Before the two-year marine heat wave that ended in 2016, Alaska had an estimated 8 million common murres — a quarter of the world’s population — spread across abundant colonies in the Gulf of Alaska and the Eastern Bering Sea. These black-and-white seabirds nest in dense clusters among shoreline cliffs during the summer months and then head to the ocean the rest of the year to feast on schools of small fish such as capelin and sand lance, herring and krill.
Some populations of such forage fish collapsed during the heat wave as temperatures in the north Pacific spiked by 2.5 to 3˚C above normal. Many predators that rely on them suffered. The number of Pacific cod in the Gulf of Alaska crashed by 80%. The number of humpback whales in the north Pacific fell by 20%. Other species from chum salmon to snow crabs also plummeted.
A study compared a seven-year period (2008-2014) before the marine heat wave and another seven-year stretch afterwards (2016-2022) and found that murre numbers fell 52 to 78% at 13 colonies across two large marine ecosystems in the Bering Sea and the Gulf of Alaska. And since that die-off, the common murre population has remained down, showing no signs of recovery.

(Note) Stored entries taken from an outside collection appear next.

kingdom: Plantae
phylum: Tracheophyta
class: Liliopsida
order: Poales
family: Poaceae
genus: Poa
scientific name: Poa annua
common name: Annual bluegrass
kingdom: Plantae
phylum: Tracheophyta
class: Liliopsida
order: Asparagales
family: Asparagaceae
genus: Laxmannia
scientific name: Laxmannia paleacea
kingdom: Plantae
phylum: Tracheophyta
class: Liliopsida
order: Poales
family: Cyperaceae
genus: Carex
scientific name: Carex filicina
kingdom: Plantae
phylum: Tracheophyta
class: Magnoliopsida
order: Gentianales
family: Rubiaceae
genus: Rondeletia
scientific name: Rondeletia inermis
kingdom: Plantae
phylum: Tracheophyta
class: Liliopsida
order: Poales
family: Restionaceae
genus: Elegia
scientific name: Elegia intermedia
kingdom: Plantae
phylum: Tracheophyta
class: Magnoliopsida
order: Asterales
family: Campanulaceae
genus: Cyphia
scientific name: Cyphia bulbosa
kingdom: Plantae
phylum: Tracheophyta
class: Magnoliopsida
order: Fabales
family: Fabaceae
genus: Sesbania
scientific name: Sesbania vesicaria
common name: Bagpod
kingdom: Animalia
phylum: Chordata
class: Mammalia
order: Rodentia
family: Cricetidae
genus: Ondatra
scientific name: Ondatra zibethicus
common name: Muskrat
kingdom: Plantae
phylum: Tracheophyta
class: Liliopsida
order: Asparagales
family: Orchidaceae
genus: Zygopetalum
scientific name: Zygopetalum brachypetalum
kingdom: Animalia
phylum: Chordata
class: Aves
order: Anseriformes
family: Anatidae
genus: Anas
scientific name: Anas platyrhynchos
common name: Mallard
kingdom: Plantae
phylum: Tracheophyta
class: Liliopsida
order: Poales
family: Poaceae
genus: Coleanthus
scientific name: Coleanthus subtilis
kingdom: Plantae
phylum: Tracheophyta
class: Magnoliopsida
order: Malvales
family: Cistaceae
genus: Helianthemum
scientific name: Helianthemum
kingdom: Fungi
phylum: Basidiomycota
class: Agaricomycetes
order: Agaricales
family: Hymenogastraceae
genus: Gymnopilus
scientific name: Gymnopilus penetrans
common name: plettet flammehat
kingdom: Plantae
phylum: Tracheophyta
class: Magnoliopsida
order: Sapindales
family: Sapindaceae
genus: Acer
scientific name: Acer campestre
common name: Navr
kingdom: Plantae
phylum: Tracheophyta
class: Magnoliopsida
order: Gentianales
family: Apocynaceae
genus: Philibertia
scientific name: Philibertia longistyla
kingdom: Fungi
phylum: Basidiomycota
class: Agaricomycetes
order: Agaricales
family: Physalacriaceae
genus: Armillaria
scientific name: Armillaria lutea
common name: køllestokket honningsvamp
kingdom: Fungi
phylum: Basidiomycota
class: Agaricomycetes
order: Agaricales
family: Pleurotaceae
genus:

The research by Renner and her colleagues found that more than half of Alaska’s common murres died — some 4 million birds — in what they described as the largest mortality event of any non-fish vertebrate wildlife species reported during the modern era. The killing was an order of magnitude larger, she said, than the hundreds of thousands of murres that perished in the 1989 Exxon Valdez oil spill in Alaska.